CARE: Privacy-Compliant Agentic Reasoning with Evidence Discordance

arXiv cs.CL / 4/3/2026

💬 OpinionIdeas & Deep AnalysisModels & Research

Key Points

  • The paper studies how LLM systems degrade in high-stakes settings when evidence is internally inconsistent, using healthcare cases where patient symptoms contradict medical signs.
  • It introduces MIMIC-DOS, a new ICU short-horizon organ dysfunction worsening prediction dataset derived from MIMIC-IV, curated specifically for sign-symptom discordance.
  • The authors propose CARE, a multi-stage privacy-compliant agentic reasoning framework that separates roles: a remote LLM generates structured reasoning scaffolds without seeing sensitive patient data, while a local LLM uses them for evidence acquisition and final decisions.
  • Experiments indicate CARE outperforms several baseline approaches (including single-pass LLMs and other agentic pipelines) across key metrics, showing improved robustness to conflicting clinical evidence while maintaining privacy constraints.

Abstract

Large language model (LLM) systems are increasingly used to support high-stakes decision-making, but they typically perform worse when the available evidence is internally inconsistent.
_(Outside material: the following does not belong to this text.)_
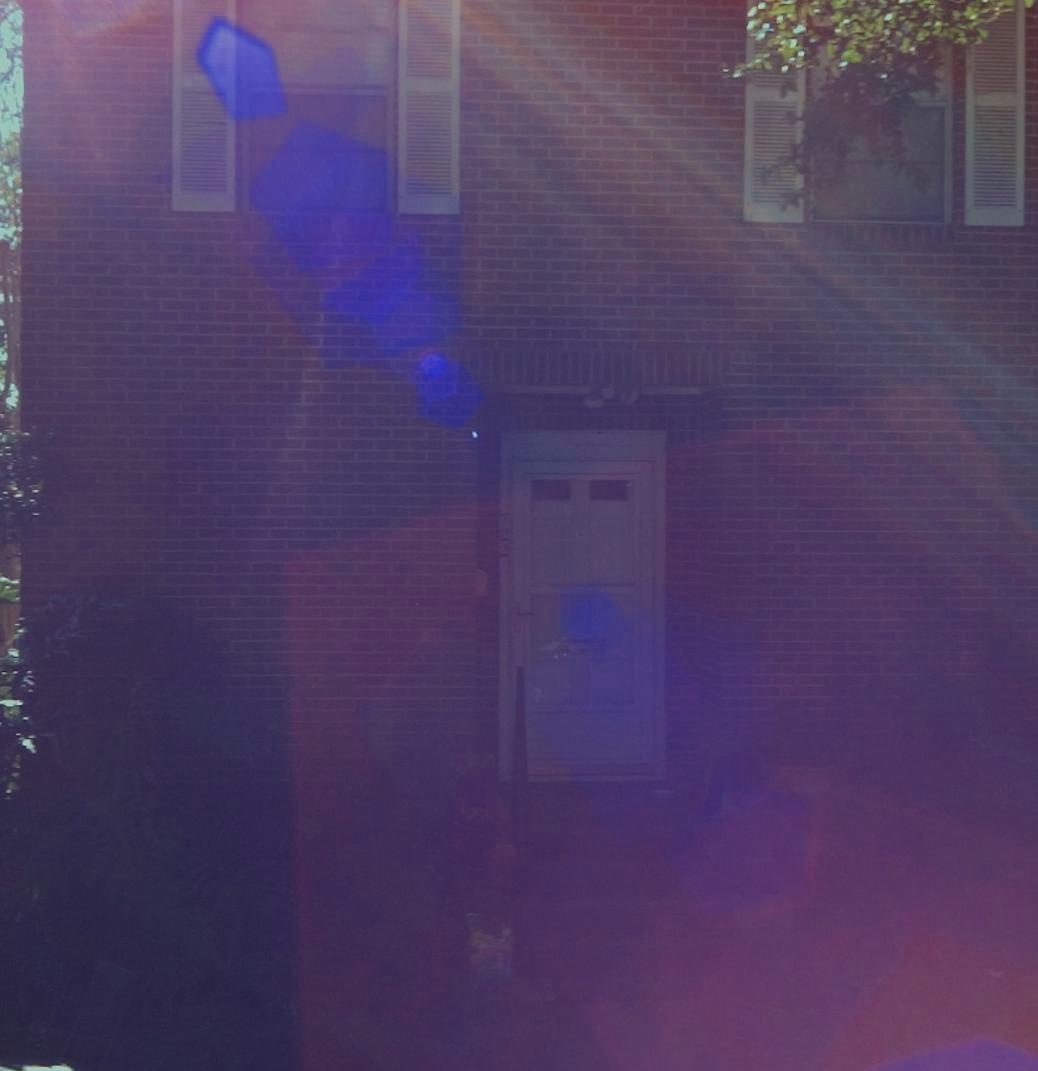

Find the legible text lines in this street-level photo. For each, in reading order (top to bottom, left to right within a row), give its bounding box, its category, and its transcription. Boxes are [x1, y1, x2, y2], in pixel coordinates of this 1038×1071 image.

[496, 509, 512, 561] StreetNumber: 722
Such a scenario exists in real-world healthcare settings, with patient-reported symptoms contradicting medical signs. To study this problem, we introduce MIMIC-DOS, a dataset for short-horizon organ dysfunction worsening prediction in the intensive care unit (ICU) setting. We derive this dataset from the widely recognized MIMIC-IV, a publicly available electronic health record dataset, and construct it exclusively from cases in which discordance between signs and symptoms exists. This setting poses a substantial challenge for existing LLM-based approaches, with single-pass LLMs and agentic pipelines often struggling to reconcile such conflicting signals. To address this problem, we propose CARE: a multi-stage privacy-compliant agentic reasoning framework in which a remote LLM provides guidance by generating structured categories and transitions without accessing sensitive patient data, while a local LLM uses these categories and transitions to support evidence acquisition and final decision-making. Empirically, CARE achieves stronger performance across all key metrics compared to multiple baseline settings, showing that CARE can more robustly handle conflicting clinical evidence while preserving privacy.